M.D./Ph.D. programs provide training in both medicine and research. They are specifically designed for those who want to become research physicians, also known as physician-investigators or physician-scientists. Graduates of M.D./Ph.D. programs often go on to become faculty members at medical schools, universities and research institutes.
Regardless of where they eventually work, M.D./Ph.D. candidates are being prepared for careers in which they will spend most of their time doing research, in addition to caring for patients.

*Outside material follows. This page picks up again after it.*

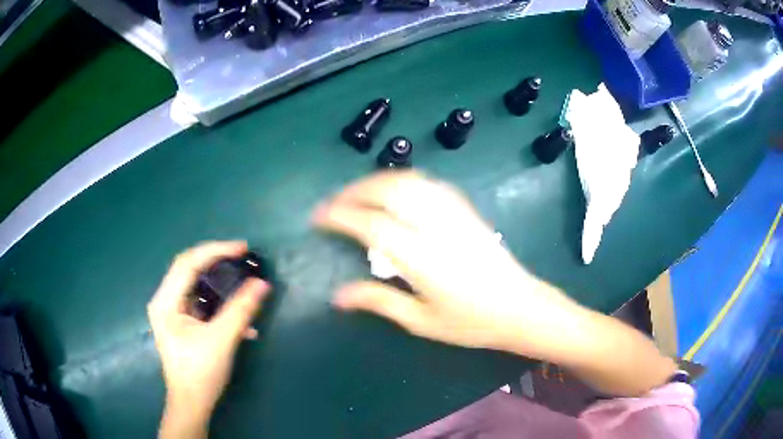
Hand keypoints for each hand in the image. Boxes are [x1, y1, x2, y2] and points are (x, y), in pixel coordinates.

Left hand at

The M.D./Ph.D. dual career is busy, challenging, rewarding, and offers opportunities to do good for many people by advancing knowledge, developing new treatments for diseases, and pushing back the boundaries of the unknown.
To learn more about the benefits of M.D./Ph.D. Dual Degree Training, visit the American Association of Medical Colleges website.
Requirements for Completion
The Medical Scientist Training Program at Baylor College of Medicine requires a minimum of six years to fulfill the requirements for completion. A distinctive medical school curriculum approved for M.D./Ph.D. students offers sufficient flexibility to complete all medical studies in three years. If you wish to complete an optional lab rotation during the summer before starting medical school, every effort will be made to arrange this with the lab of your choice.
The goal of the MSTP is to complete both degrees within 8 years, but completion of training at BCM typically ranges from seven-nine years which is dependent on the time needed to complete graduate school Ph.D. thesis research.
During the first two years in the program, students complete the 18-month pre-clerkship basic science curriculum and six months of two to three clinical clerkships. This is the same schedule as all medical students. Specific courses and requirements have been developed for M.D./Ph.D. students to integrate their medical and graduate curriculum and to decrease time to degree.
During January of the second year in medical school, students select a specific department or program for their graduate studies. Formal and informal exchanges during the prior 18 months with fellow M.D./Ph.D. students, faculty members, graduate program directors and the MSTP director and co-directors provide students with valuable guidance about departmental opportunities. Once a student has made a departmental selection, the graduate department reviews the student's original application and replies with an official letter of acceptance.
After completing the first two years of medical school, students enter the graduate program for course work and thesis research. Each academic department specifies course requirements for completion of the Ph.D. degree. A portion of the pre-clerkship curriculum in medical school is directly transferable to the graduate program as elective credit. The first year of graduate school includes class work and several laboratory rotations. During the second year of graduate school, students begin work in the lab of their chosen mentor and take their qualifying exams. A project is selected and research toward completion of the Ph.D. degree begins.
Medical School Clinical Rotations and Electives
After successfully defending their thesis and receiving their Ph.D., students return to medical school to complete the clinical clerkship curriculum. It consists of 12-17 months of clinical rotations and electives. During this time students select a specialty for their residency, apply and interview. In March all students find out where they will complete their residency training.